◆ **Written task**:
Count the lines in the listing below that contain the string "rewind", treating uppercase and lowercase as different. Reply with only the number.

=======

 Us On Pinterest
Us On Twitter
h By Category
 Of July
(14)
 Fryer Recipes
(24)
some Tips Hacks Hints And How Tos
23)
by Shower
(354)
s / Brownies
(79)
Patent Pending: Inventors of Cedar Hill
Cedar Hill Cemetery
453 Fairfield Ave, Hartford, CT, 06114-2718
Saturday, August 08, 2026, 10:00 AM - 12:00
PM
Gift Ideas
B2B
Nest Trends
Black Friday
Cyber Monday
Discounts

=======

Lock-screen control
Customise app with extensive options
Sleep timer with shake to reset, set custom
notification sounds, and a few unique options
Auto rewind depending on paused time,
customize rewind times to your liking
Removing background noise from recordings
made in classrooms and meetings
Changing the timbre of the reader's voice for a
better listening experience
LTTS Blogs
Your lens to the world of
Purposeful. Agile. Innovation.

=======

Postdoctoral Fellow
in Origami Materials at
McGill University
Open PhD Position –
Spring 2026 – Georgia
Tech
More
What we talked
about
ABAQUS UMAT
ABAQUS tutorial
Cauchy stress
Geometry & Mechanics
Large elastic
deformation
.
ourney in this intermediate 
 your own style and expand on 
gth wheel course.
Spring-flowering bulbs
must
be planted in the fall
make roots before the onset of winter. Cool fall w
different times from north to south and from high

=======

◆ **Response to the task**:
2